We will not accept updates. That's up to whatever community may form to develop MacBird. There are excellent technologies available for managing community-developed software. If the Zope or Mozilla communities want to adopt MacBird that would be great. If they want to change it, that would be fine too.

However, let me express the hope that everything developed with MacBird be open with interfaces that can be implemented by anyone.

Dreams

As the designer and developer of MacBird let me tell you where I think it wants to go.

It should be easy to port MacBird to Windows, BeOs and Linux. It wants to be cross-platform, to include the most popular user platforms in a compatible network of graphic user interfaces that go beyond what web browsers can do. And of course since it's open source it can be baked into the browsers, probably quite easily.
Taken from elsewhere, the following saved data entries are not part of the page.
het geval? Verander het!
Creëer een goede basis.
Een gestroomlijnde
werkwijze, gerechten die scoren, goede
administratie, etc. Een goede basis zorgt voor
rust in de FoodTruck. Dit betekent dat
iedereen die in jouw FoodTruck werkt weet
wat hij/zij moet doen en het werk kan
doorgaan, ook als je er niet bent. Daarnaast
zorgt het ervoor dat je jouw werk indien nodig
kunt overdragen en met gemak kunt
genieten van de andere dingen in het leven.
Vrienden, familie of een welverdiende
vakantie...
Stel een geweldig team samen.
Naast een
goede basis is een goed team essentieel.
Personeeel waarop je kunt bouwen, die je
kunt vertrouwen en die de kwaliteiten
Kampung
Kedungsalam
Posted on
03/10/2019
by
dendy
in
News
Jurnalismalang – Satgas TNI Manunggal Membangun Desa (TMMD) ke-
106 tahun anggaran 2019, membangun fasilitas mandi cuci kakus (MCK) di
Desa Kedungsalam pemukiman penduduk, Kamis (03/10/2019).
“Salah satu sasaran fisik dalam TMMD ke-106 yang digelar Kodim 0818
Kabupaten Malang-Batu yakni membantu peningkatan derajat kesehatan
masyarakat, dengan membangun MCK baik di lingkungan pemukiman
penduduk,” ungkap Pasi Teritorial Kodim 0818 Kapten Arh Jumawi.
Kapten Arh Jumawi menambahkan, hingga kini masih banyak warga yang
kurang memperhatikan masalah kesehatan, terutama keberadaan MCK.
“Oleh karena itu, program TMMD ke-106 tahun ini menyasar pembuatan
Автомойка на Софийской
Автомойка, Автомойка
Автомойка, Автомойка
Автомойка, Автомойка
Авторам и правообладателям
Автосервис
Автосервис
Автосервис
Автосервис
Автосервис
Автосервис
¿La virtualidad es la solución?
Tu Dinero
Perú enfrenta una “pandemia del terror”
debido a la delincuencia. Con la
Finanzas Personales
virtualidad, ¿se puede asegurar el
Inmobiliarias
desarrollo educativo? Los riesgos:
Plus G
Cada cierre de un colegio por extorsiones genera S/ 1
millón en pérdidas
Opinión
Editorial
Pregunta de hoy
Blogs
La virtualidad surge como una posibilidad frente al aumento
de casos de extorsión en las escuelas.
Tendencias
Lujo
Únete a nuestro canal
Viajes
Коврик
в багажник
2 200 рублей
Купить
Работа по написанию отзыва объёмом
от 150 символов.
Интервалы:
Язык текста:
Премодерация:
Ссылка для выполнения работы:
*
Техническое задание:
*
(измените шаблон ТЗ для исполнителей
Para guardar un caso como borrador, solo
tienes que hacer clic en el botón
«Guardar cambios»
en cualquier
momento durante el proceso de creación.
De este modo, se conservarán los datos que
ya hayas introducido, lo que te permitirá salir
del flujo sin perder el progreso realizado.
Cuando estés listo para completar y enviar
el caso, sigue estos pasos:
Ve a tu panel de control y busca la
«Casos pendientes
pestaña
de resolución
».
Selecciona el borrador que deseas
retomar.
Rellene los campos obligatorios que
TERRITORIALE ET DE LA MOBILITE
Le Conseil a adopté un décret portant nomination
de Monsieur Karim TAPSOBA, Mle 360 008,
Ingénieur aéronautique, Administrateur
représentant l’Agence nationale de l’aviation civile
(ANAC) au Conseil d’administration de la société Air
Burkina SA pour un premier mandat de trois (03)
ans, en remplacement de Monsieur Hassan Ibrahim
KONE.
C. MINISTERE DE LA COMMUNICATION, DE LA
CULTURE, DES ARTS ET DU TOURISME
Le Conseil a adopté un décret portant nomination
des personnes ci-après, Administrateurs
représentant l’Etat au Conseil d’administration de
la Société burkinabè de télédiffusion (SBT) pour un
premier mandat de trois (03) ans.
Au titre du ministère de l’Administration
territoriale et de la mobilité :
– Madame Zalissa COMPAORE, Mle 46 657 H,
Beyond that, it can provide a discussion platform to teach C developers how to talk with user interface designers and vice versa. MacBird is close to what designers want. It's not perfect, tweaks and performance enhancements are totally possible. But it's much closer than anything that the open source world has created so far, imho.

Further, because it's free and open, interested designers can learn how designer software works internally. Dig in to the source code, let it confuse you and then come back in a couple of weeks and try again. Eventually if you stay curious and smart the puzzle will recede, it will sink in, and you'll learn how to work with masters of C and the internals of operating systems. You might even become one yourself. (I know this horrifies many designers.)

Mac-style UIs in open source

MacBird is open source software that comes from the Mac. It isn't the first, after all Python got its start on the Macintosh. But it's different because instead of loosely supporting Macintosh as an afterthought as many open source tools do, this software supports the Macintosh first.

A teaching tool

I also hope that MacBird will be used to teach computer science. It's a functional graphic program. Imho, this is the best way to learn computer science. Start with something simple that works, learn how to change it.

Dave Winer
1/3/00

 




Last update: Sunday, March 5, 2000 at 10:37:56 AM.